▶ Dataset:
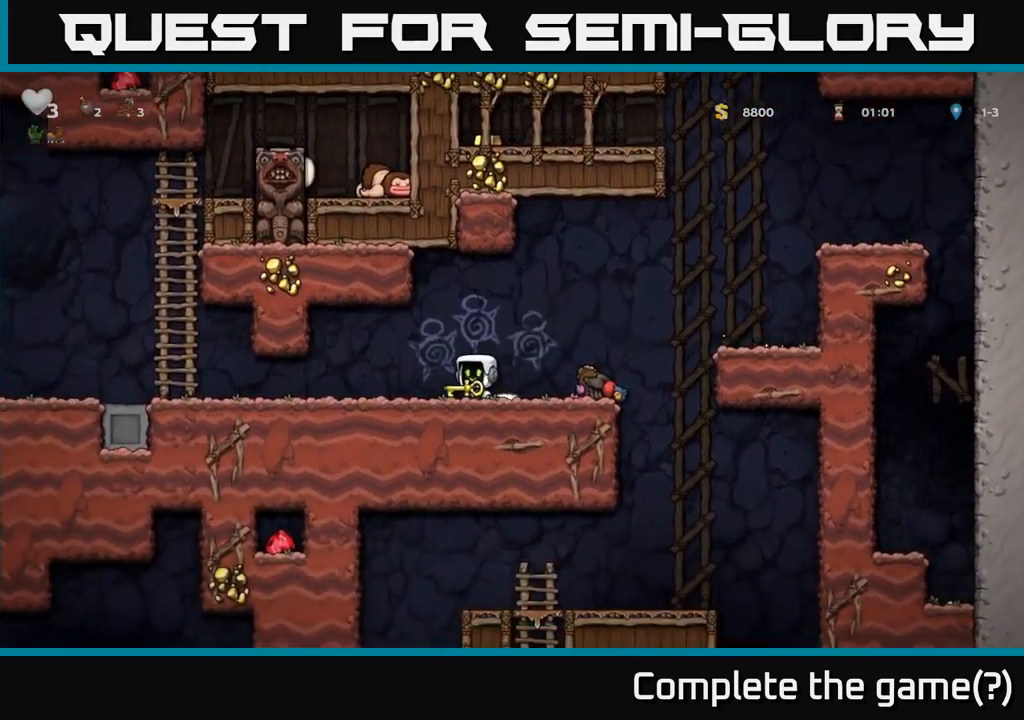
{"buttons": [], "left_stick": "left", "right_stick": "center", "events": []}
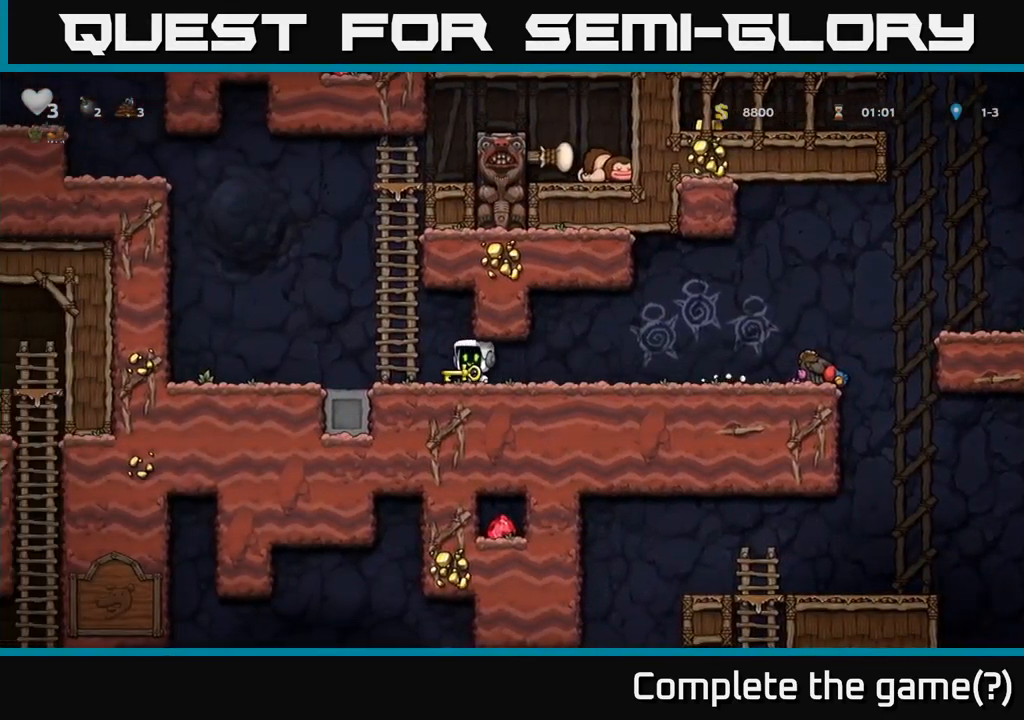
{"buttons": ["A"], "left_stick": "left", "right_stick": "center", "events": [[466, "A", "down"]]}
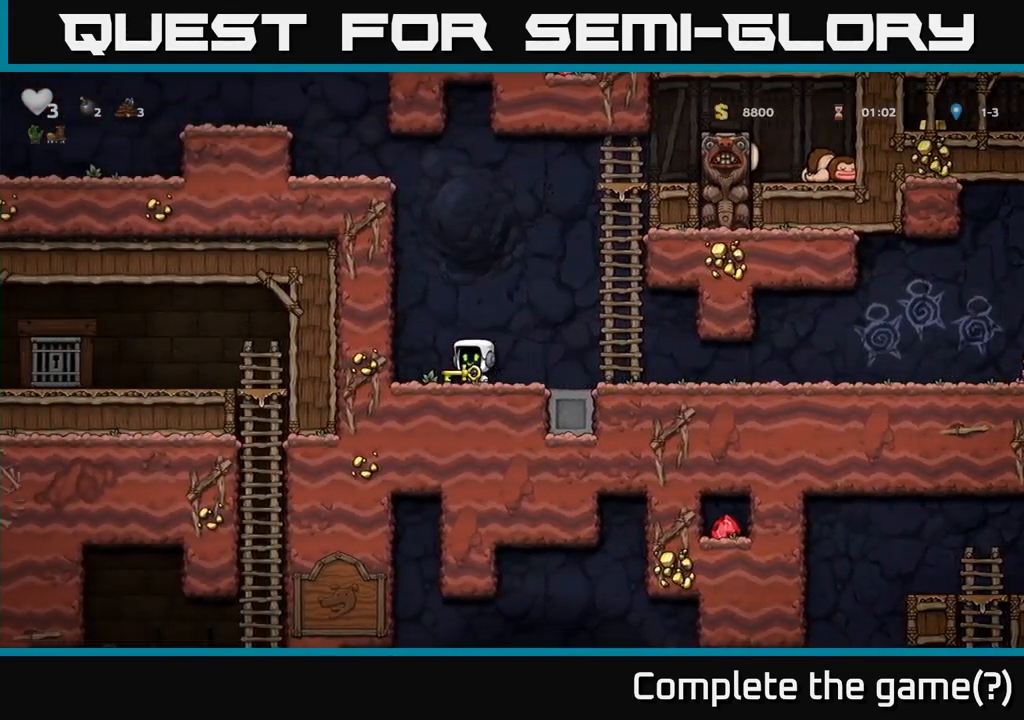
{"buttons": [], "left_stick": "center", "right_stick": "center", "events": [[116, "A", "up"], [233, "left_stick", "center"]]}
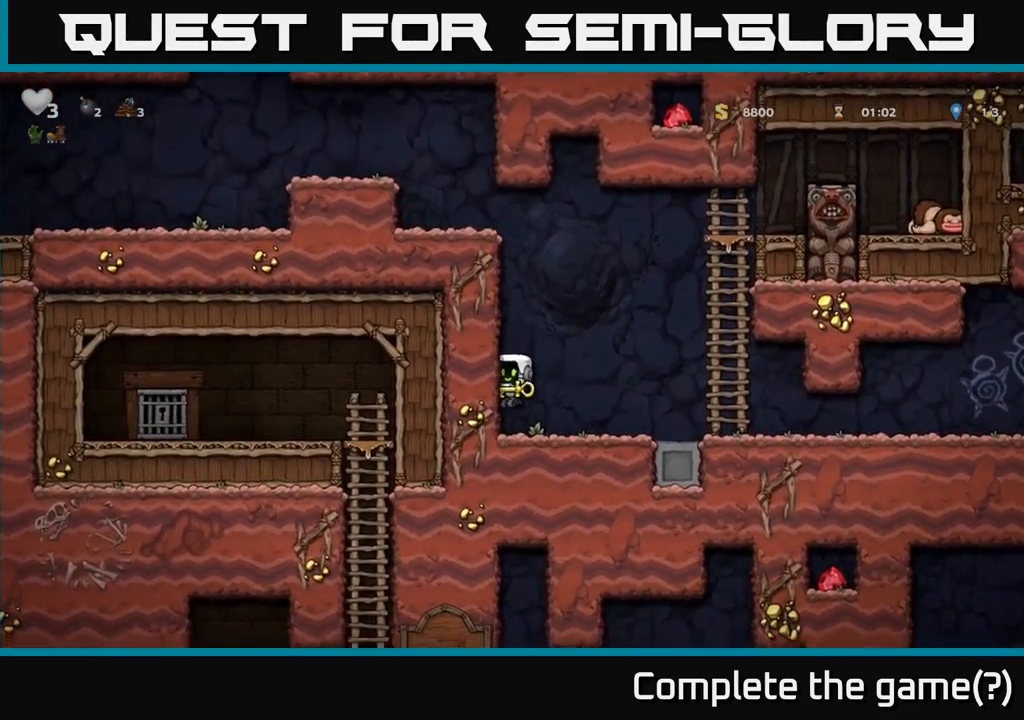
{"buttons": ["A"], "left_stick": "left", "right_stick": "center", "events": [[33, "left_stick", "left"], [100, "A", "down"], [266, "A", "up"], [400, "A", "down"]]}
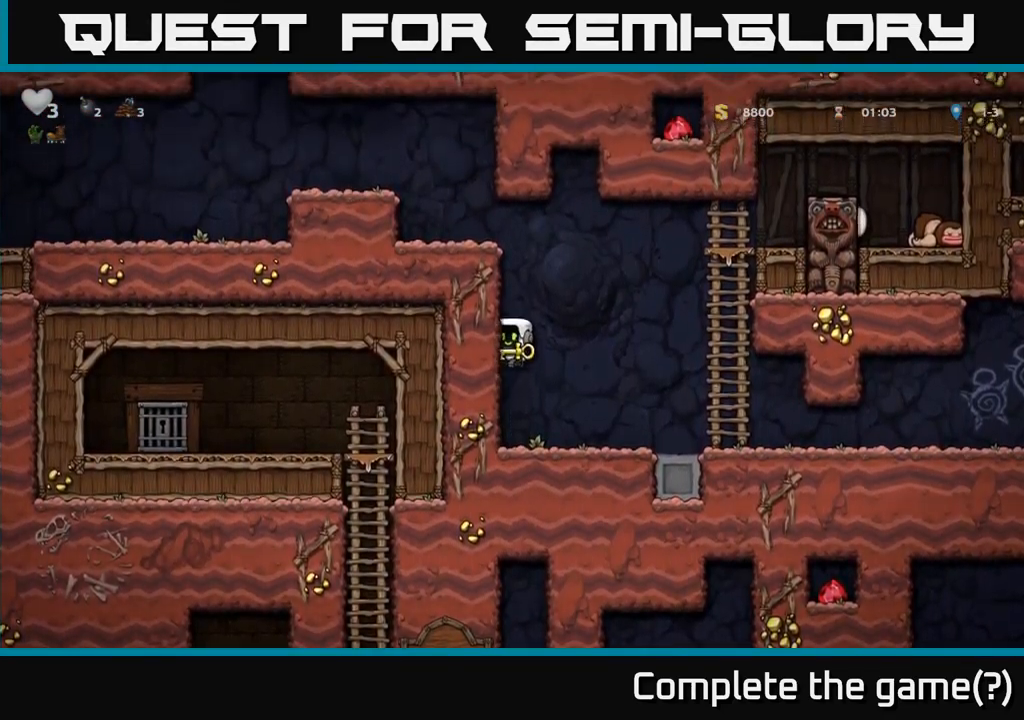
{"buttons": [], "left_stick": "left", "right_stick": "center", "events": [[66, "A", "up"], [233, "A", "down"], [383, "A", "up"]]}
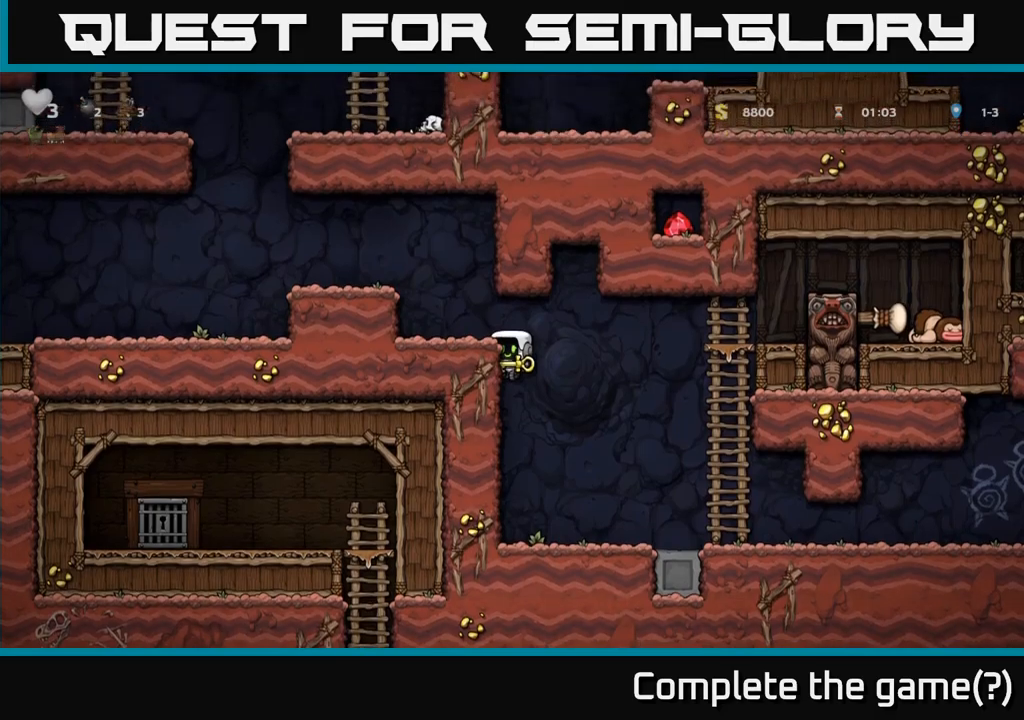
{"buttons": ["A"], "left_stick": "left", "right_stick": "center", "events": [[33, "A", "down"], [150, "A", "up"], [400, "A", "down"]]}
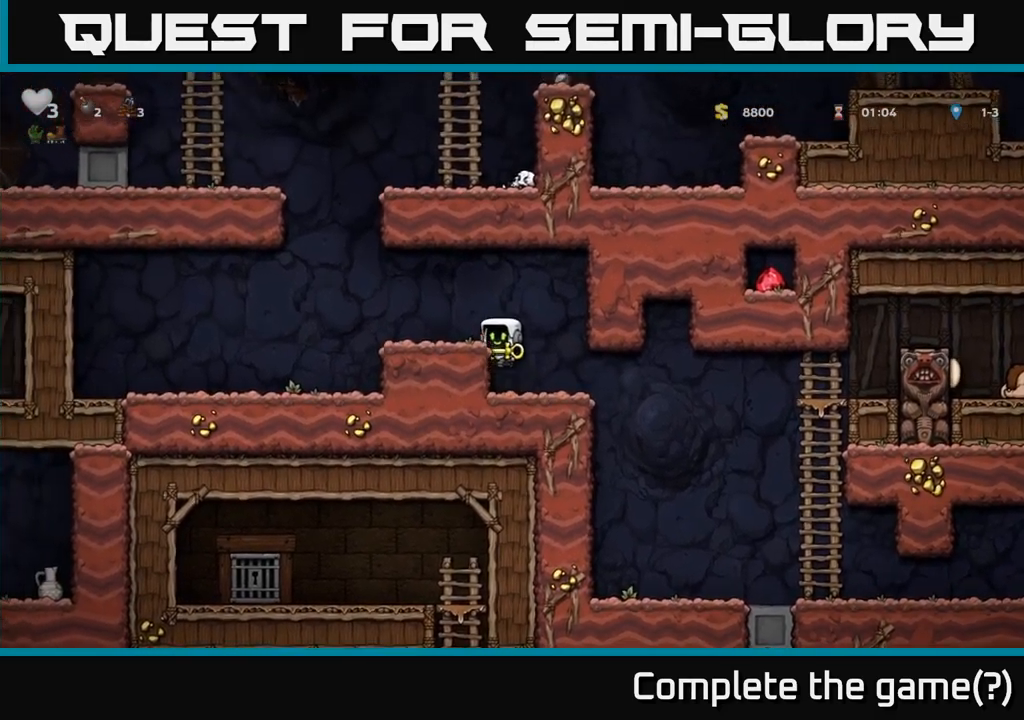
{"buttons": [], "left_stick": "left", "right_stick": "center", "events": [[50, "A", "up"]]}
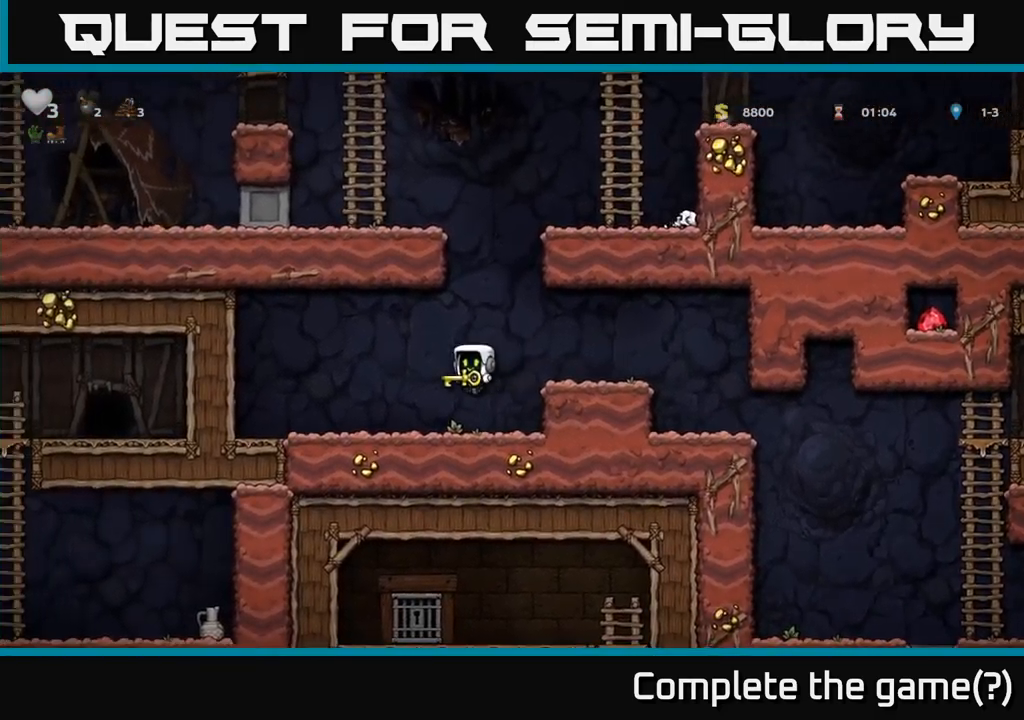
{"buttons": ["L1"], "left_stick": "down-left", "right_stick": "center", "events": [[433, "left_stick", "down-left"], [483, "L1", "down"]]}
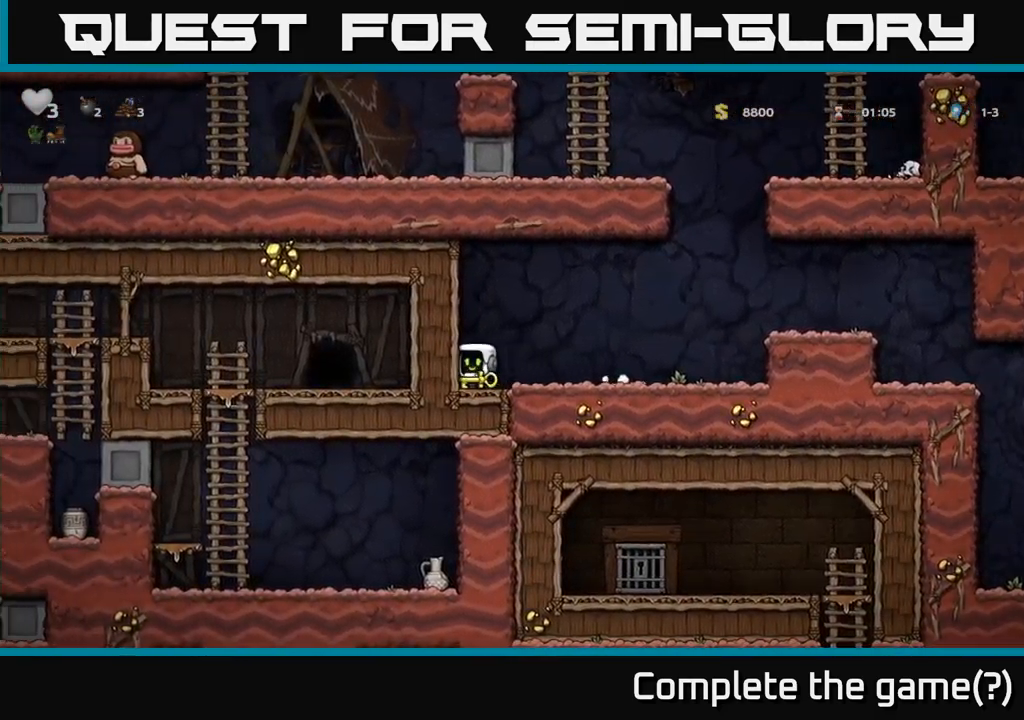
{"buttons": ["A"], "left_stick": "right", "right_stick": "center", "events": [[33, "left_stick", "down"], [83, "L1", "up"], [233, "left_stick", "right"], [483, "A", "down"]]}
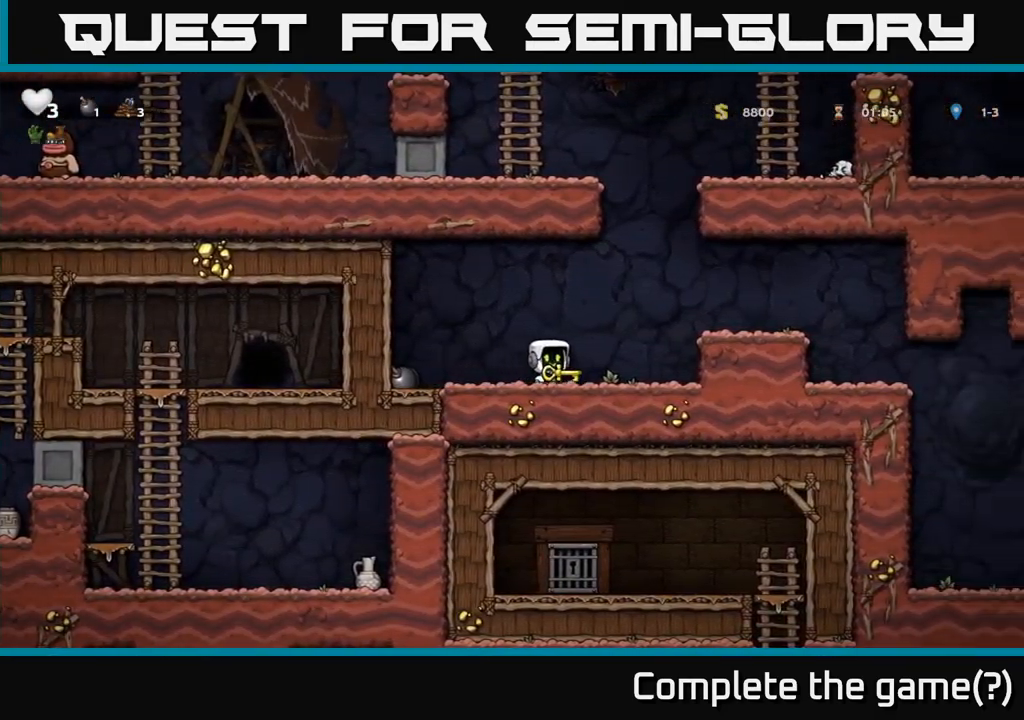
{"buttons": [], "left_stick": "left", "right_stick": "center", "events": [[183, "A", "up"], [450, "left_stick", "center"], [500, "left_stick", "left"]]}
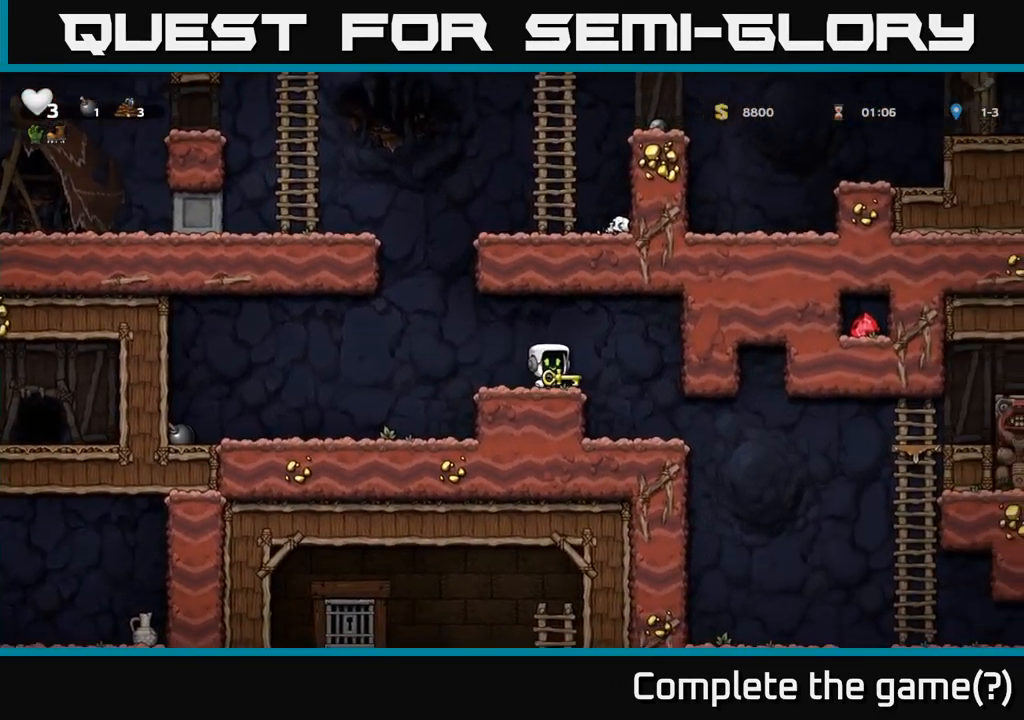
{"buttons": [], "left_stick": "center", "right_stick": "center", "events": [[133, "left_stick", "center"]]}
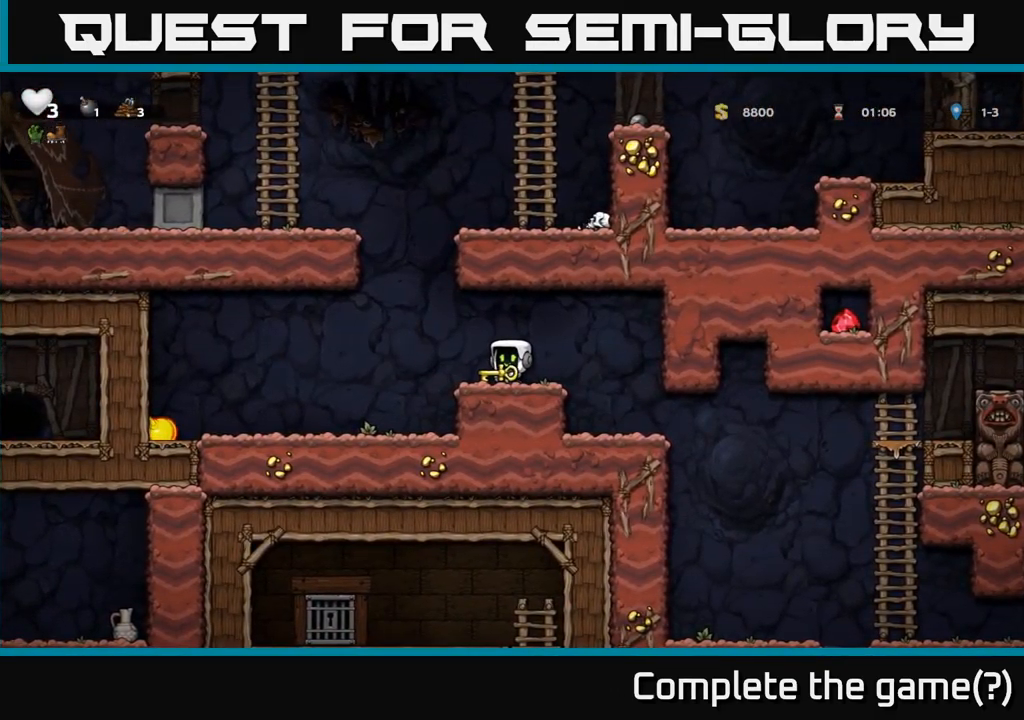
{"buttons": [], "left_stick": "center", "right_stick": "center", "events": []}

▶ Aim of the task:
Everything in the records except the pictures should be retyped exactly.

▶ Reply to the task:
{"buttons": [], "left_stick": "left", "right_stick": "center", "events": []}
{"buttons": ["A"], "left_stick": "left", "right_stick": "center", "events": [[466, "A", "down"]]}
{"buttons": [], "left_stick": "center", "right_stick": "center", "events": [[116, "A", "up"], [233, "left_stick", "center"]]}
{"buttons": ["A"], "left_stick": "left", "right_stick": "center", "events": [[33, "left_stick", "left"], [100, "A", "down"], [266, "A", "up"], [400, "A", "down"]]}
{"buttons": [], "left_stick": "left", "right_stick": "center", "events": [[66, "A", "up"], [233, "A", "down"], [383, "A", "up"]]}
{"buttons": ["A"], "left_stick": "left", "right_stick": "center", "events": [[33, "A", "down"], [150, "A", "up"], [400, "A", "down"]]}
{"buttons": [], "left_stick": "left", "right_stick": "center", "events": [[50, "A", "up"]]}
{"buttons": ["L1"], "left_stick": "down-left", "right_stick": "center", "events": [[433, "left_stick", "down-left"], [483, "L1", "down"]]}
{"buttons": ["A"], "left_stick": "right", "right_stick": "center", "events": [[33, "left_stick", "down"], [83, "L1", "up"], [233, "left_stick", "right"], [483, "A", "down"]]}
{"buttons": [], "left_stick": "left", "right_stick": "center", "events": [[183, "A", "up"], [450, "left_stick", "center"], [500, "left_stick", "left"]]}
{"buttons": [], "left_stick": "center", "right_stick": "center", "events": [[133, "left_stick", "center"]]}
{"buttons": [], "left_stick": "center", "right_stick": "center", "events": []}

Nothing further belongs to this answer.